There are several issues here, which may not feel important at first but over time will cloud the (already quite nuanced) picture.
First of all, you're conflating structures, theories, and languages. In increasing order of complexity:
A language (also called a signature or vocabulary) is a set of non-logical symbols, such as $\{\in\}$ or $\{+,\times,0,1,<\}$.
A theory is a set of first-order sentences, and for a language $\Sigma$ a $\Sigma$-theory is a theory consisting of sentences in the language $\Sigma$ - e.g. $\mathsf{ZFC}$ is an $\{\in\}$-theory and first-order $\mathsf{PA}$ is an $\{+,\times,0,1,<\}$-theory.
A structure in a given language is a set together with an interpretation of the various symbols in that language in a precise sense.
Whether or not a particular string of symbols is a wff depends only on the language involved, not on what axioms we're considering nor on what structure (if any) we're specifically focusing on. $\mathsf{CH}$ is a wff in the language $\{\in\}$. What the empty $\{\in\}$-theory (your "$S$") can't do is prove basic things about $\mathsf{CH}$ and related sentences.

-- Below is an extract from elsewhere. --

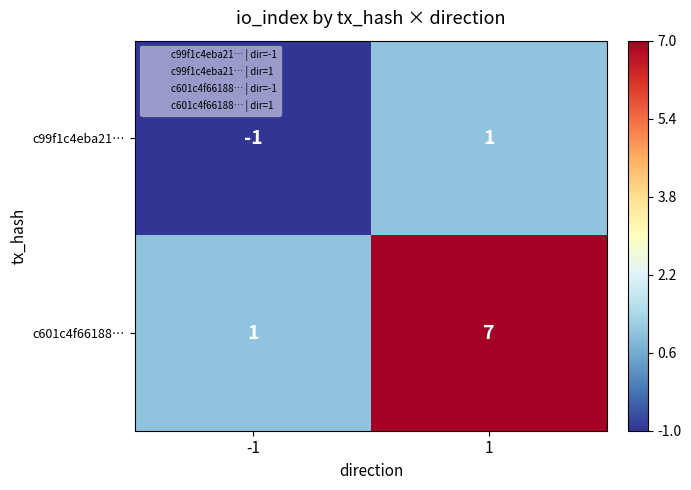

Which series changed the most between -1 and 1?

c601c4f66188…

So $S$ can talk about $\mathsf{CH}$, it just doesn't have much to say. This issue is implicit in $(1)$ and $(2)$, and explicit in $(3)$.
Now on to the more subtle point: truth and falsity. The satisfaction relation $\models$ connects structures and sentences/theories, with "$\mathcal{A}\models\varphi$" (resp. "$\mathcal{A}\models\Gamma$") being read as "$\varphi$ is true in $\mathcal{A}$" (resp. "Every sentence in $\Gamma$ is true in $\mathcal{A}$"). But we use the term "true" only in this context; when talking about theories, the relevant term is provable.
The main reason for reserving terms like "true" and "false" for structures as opposed to theories is that the standard properties of truth such as bivalence only hold of truth-in-a-structure, not provability-in-a-theory. By separating the terms we make it easier to be precise and avoid subtle errors. This is an issue in your point $(3)$, where truth and provability get mixed up. In particular, the statement
CH is true xor false in ZFC in this very moment, we just don't know and we just will never know
doesn't parse.
OK, unfortunately you will find people say that things are true/false in $\mathsf{ZFC}$. The connection is that a sentence is provable in a theory $T$ iff it is true in all models of $T$, so this isn't totally unjustified. But this is an abuse of terminology, and should be avoided until the fundamentals of the topic are mastered.
After shifting from truth to provability, point $(4)$ then is correct with one slight additional hypothesis: assuming $\mathsf{ZFC}$ is consistent in the first place, both $\mathsf{ZFC+CH}$ and $\mathsf{ZFC+\neg CH}$ are consistent.